--- Supplied data Enclosed Below ---

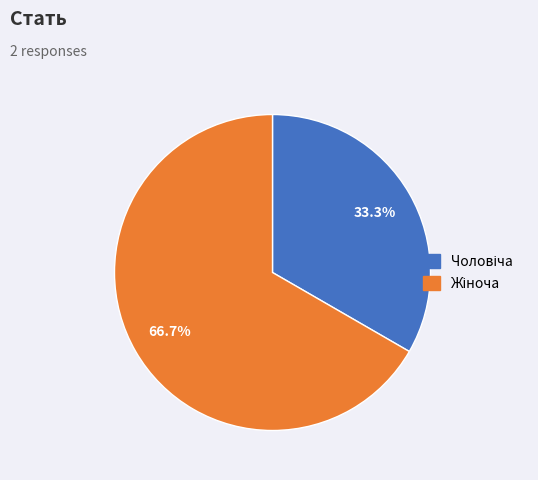

True or false: Жіноча accounts for 67% of the total.

True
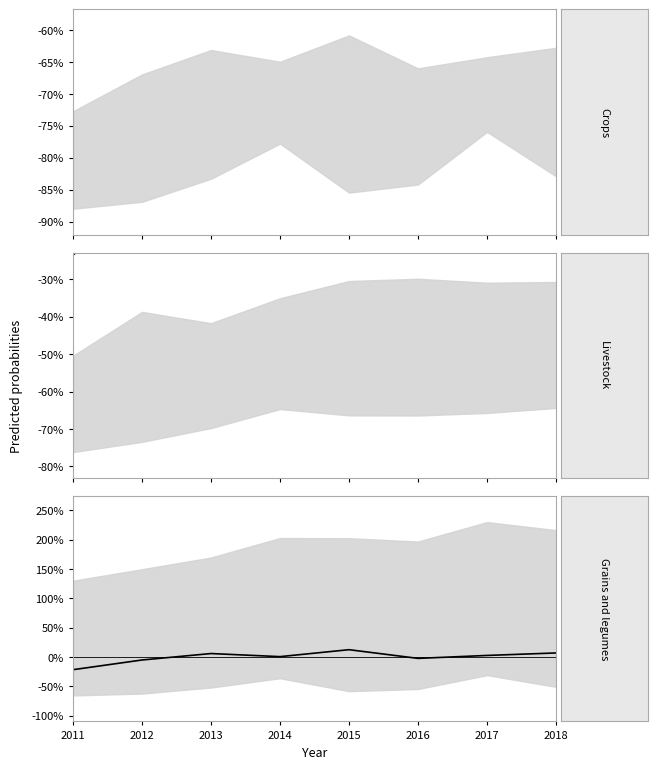

What is the spread (max minus min) of values at 2017?

12.2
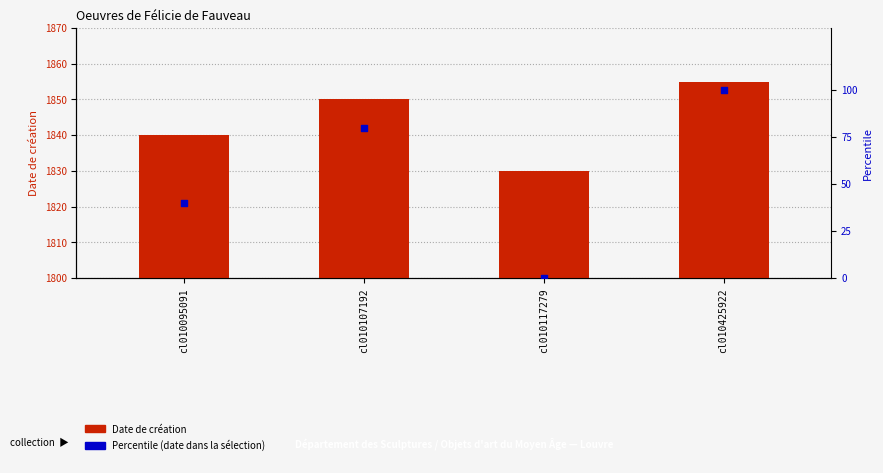

Which series has the largest Y range (max minus min)?

Percentile (date dans la sélection)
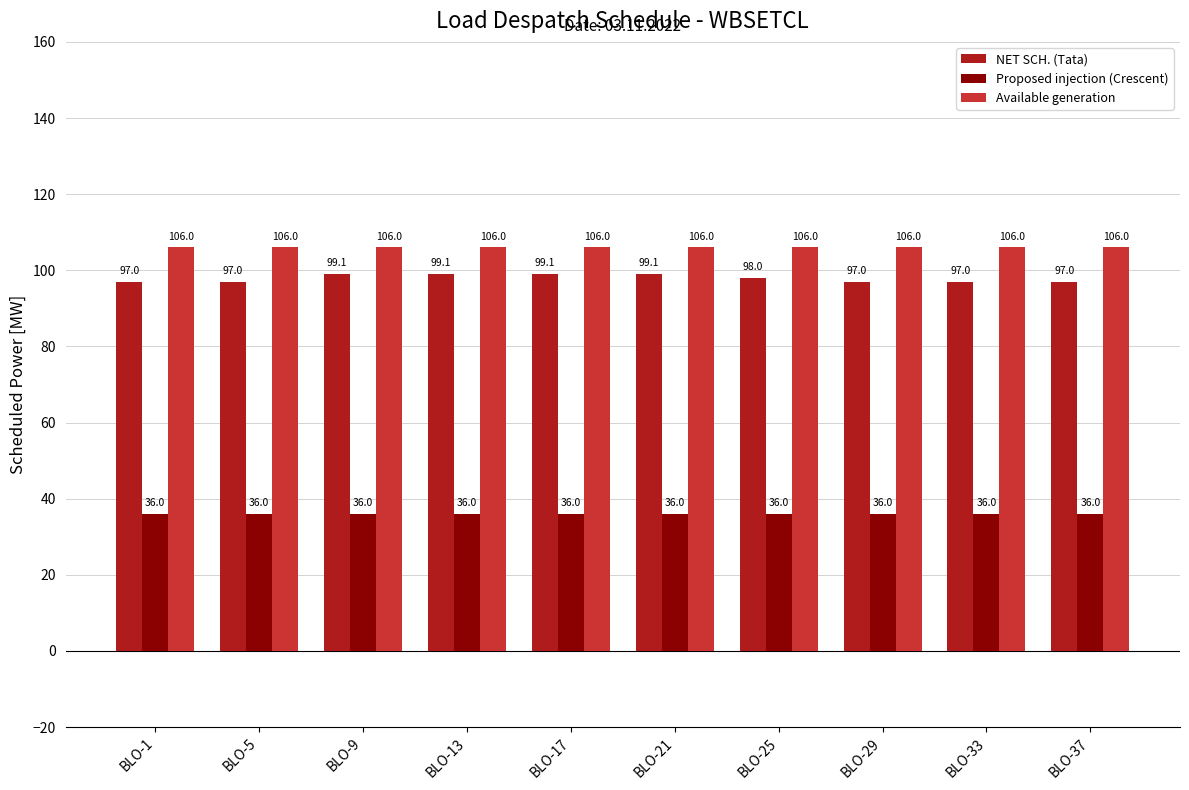

The value of Proposed injection (Crescent) at BLO-37 is 36.0. True or false?

True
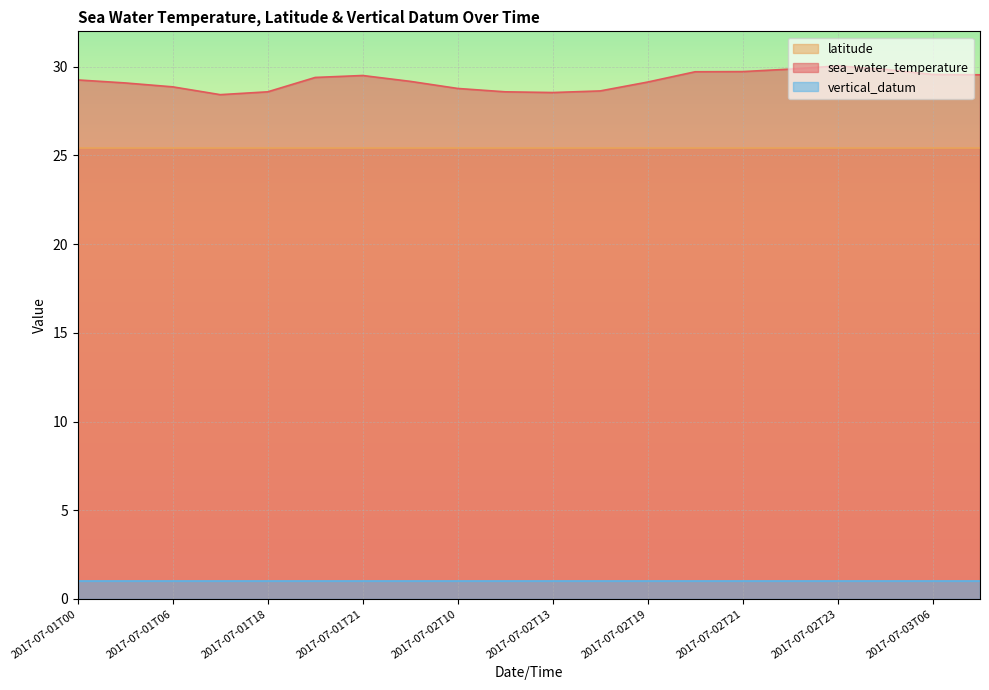

What is the total value across all series at 2017-07-03T03?

56.3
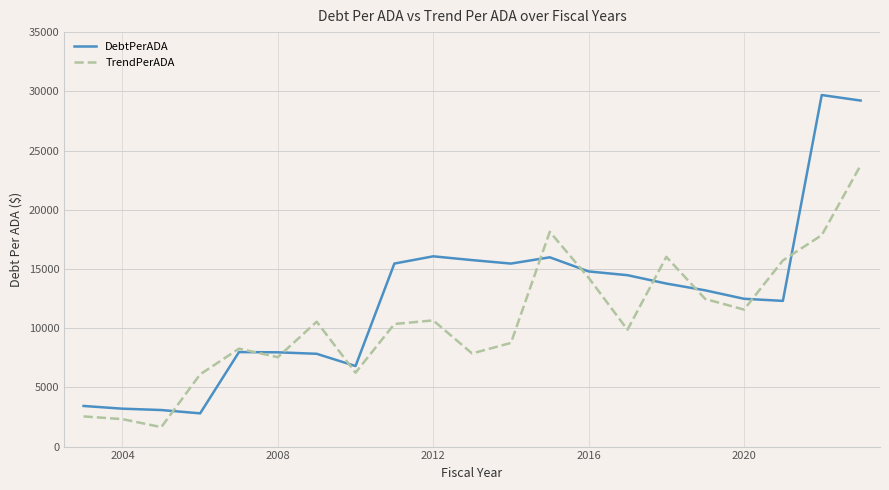

Rank the series by their average value, from lowest to highest.

TrendPerADA, DebtPerADA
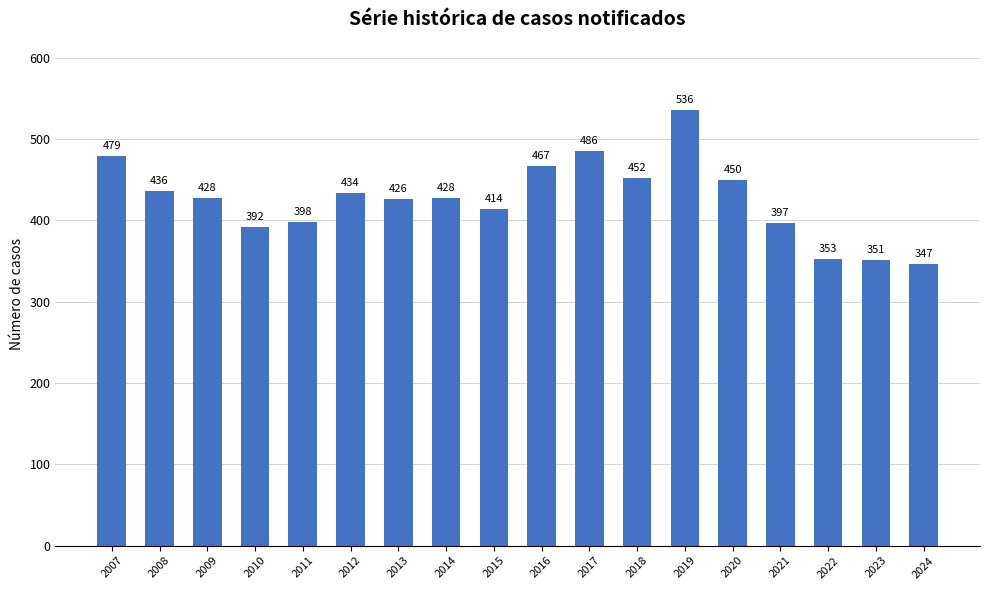

What is the smallest value displayed?

347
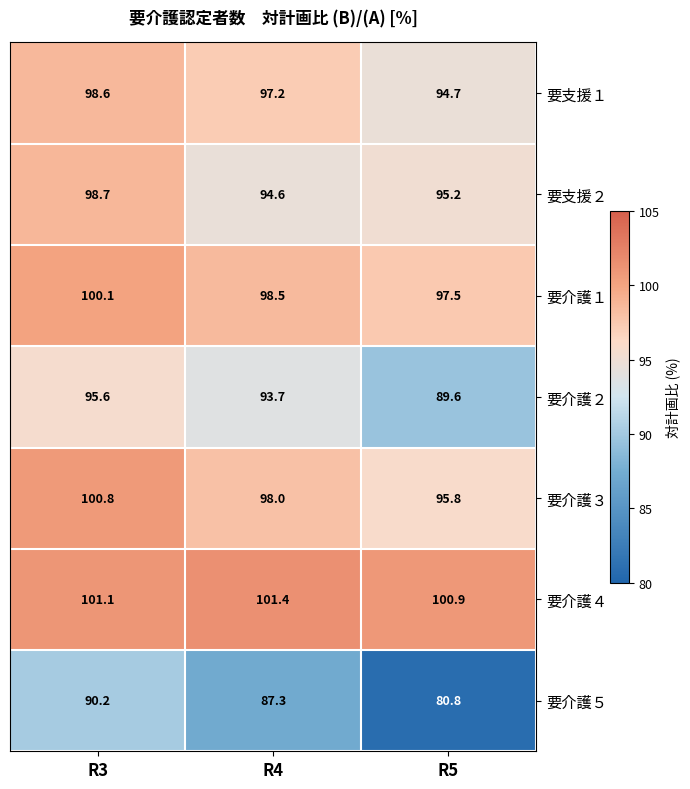

At R3, list the series in order from largest to smallest.

要介護４, 要介護３, 要介護１, 要支援２, 要支援１, 要介護２, 要介護５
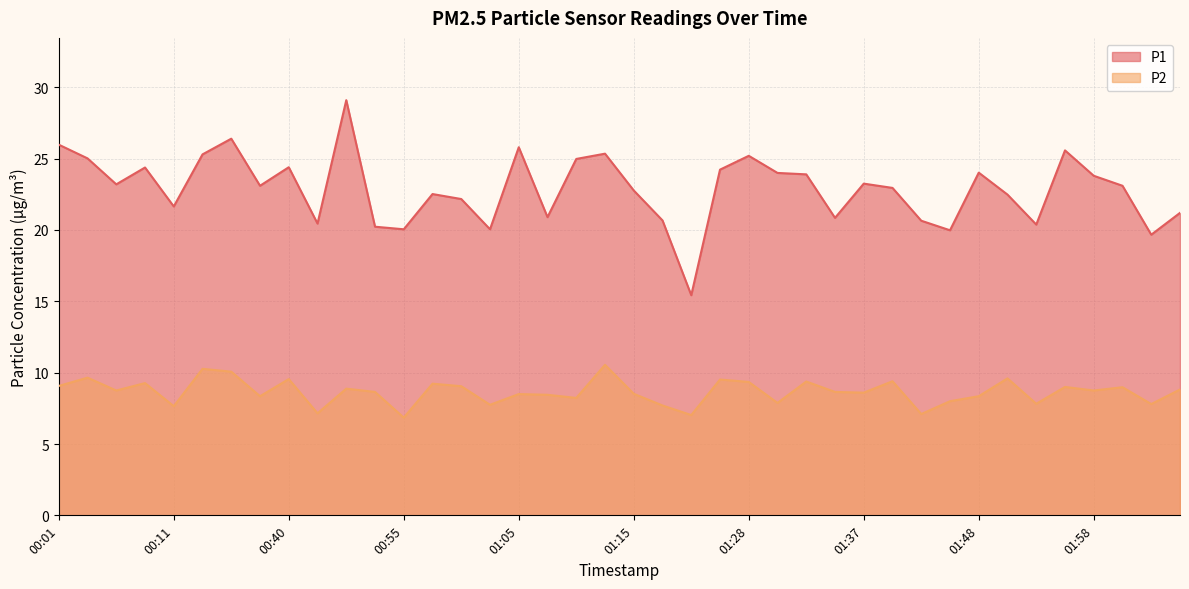

What value does the P1 series have at 01:45?

20.0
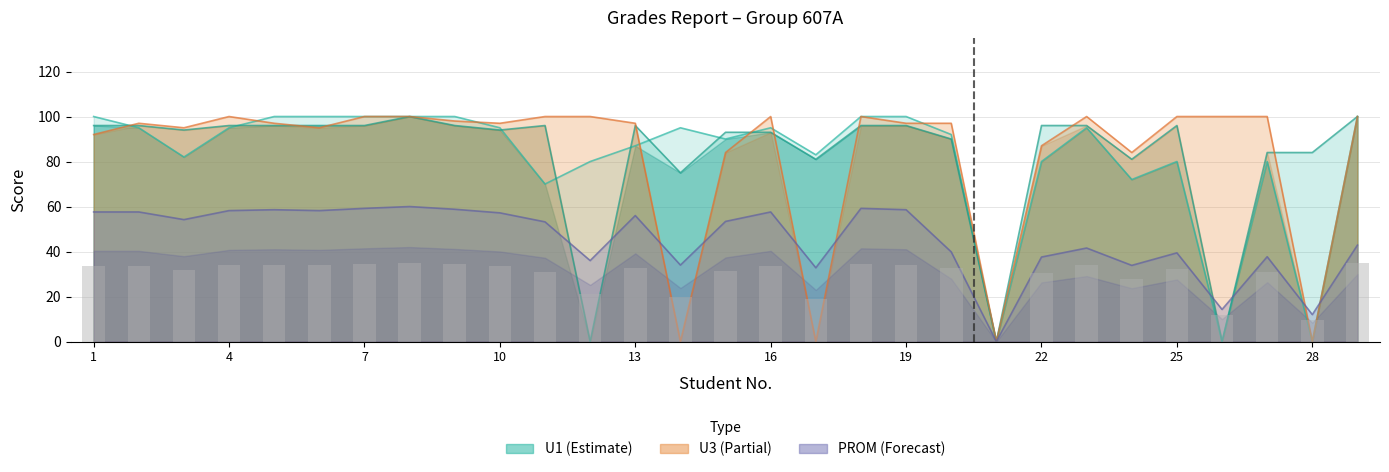

What is the value of the PROM bar at the 12th from the left?

36.0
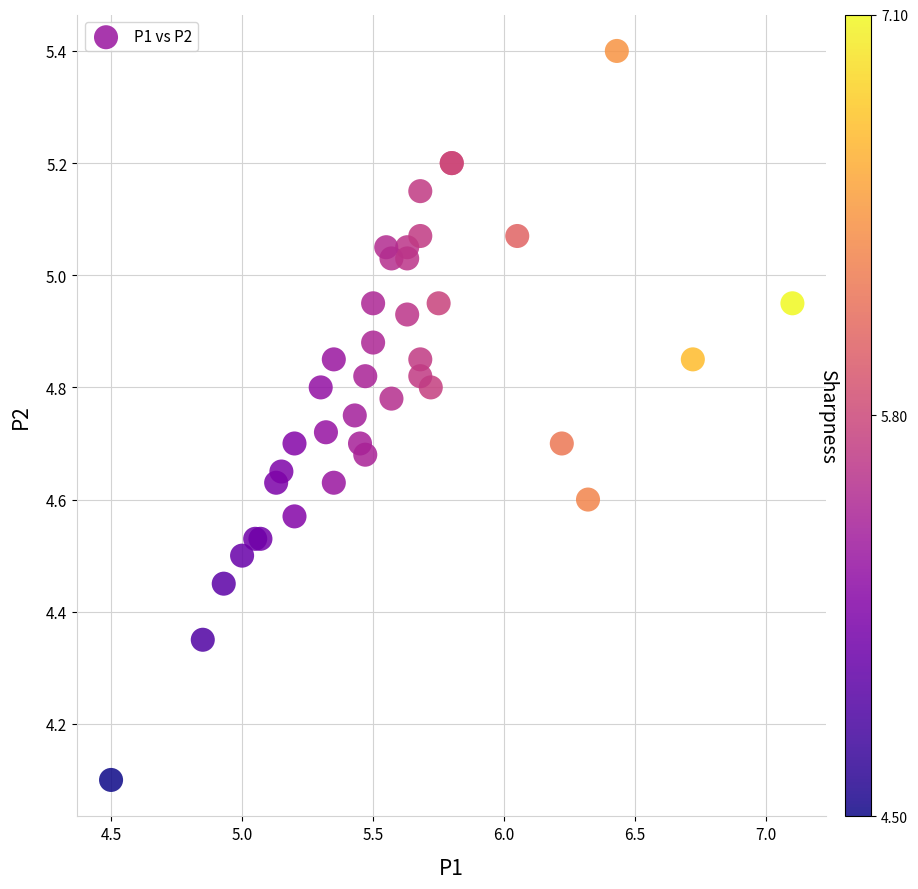

What Y value in the scatter plot is closest to 4?

4.1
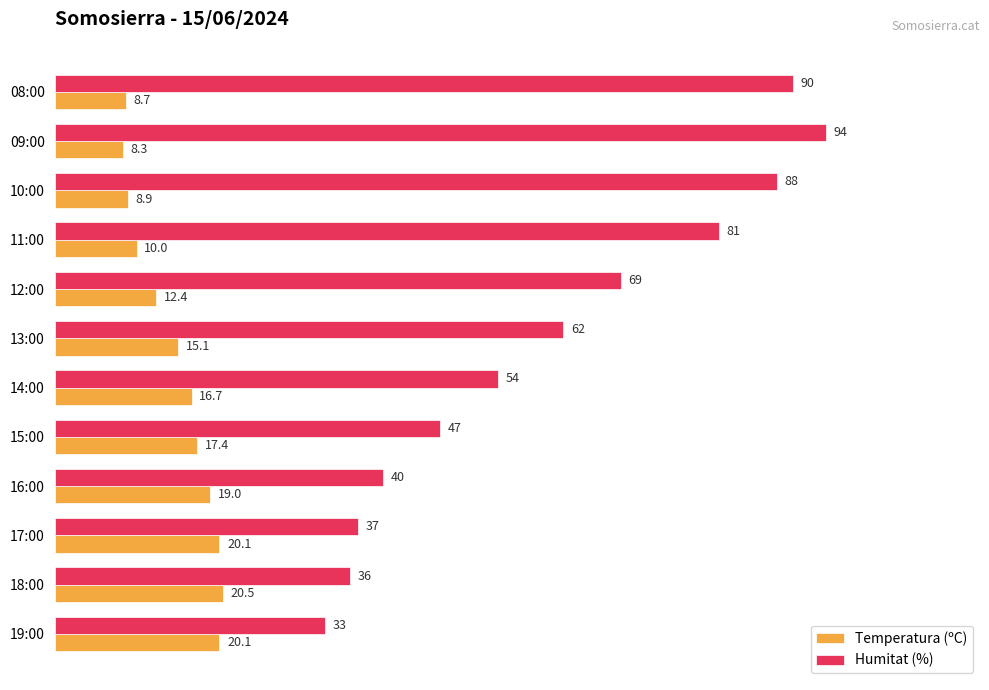

List the series in order of their overall mean, lowest first.

Temperatura (ºC), Humitat (%)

--- End of Enclosed Supplied data ---

Work required
Copy out every line of these records word for word, leaving out the pictures.

Written solution
True or false: Жіноча accounts for 67% of the total.

True

What is the spread (max minus min) of values at 2017?

12.2

Which series has the largest Y range (max minus min)?

Percentile (date dans la sélection)

The value of Proposed injection (Crescent) at BLO-37 is 36.0. True or false?

True

What is the total value across all series at 2017-07-03T03?

56.3

Rank the series by their average value, from lowest to highest.

TrendPerADA, DebtPerADA

What is the smallest value displayed?

347

At R3, list the series in order from largest to smallest.

要介護４, 要介護３, 要介護１, 要支援２, 要支援１, 要介護２, 要介護５

What value does the P1 series have at 01:45?

20.0

What is the value of the PROM bar at the 12th from the left?

36.0

What Y value in the scatter plot is closest to 4?

4.1

List the series in order of their overall mean, lowest first.

Temperatura (ºC), Humitat (%)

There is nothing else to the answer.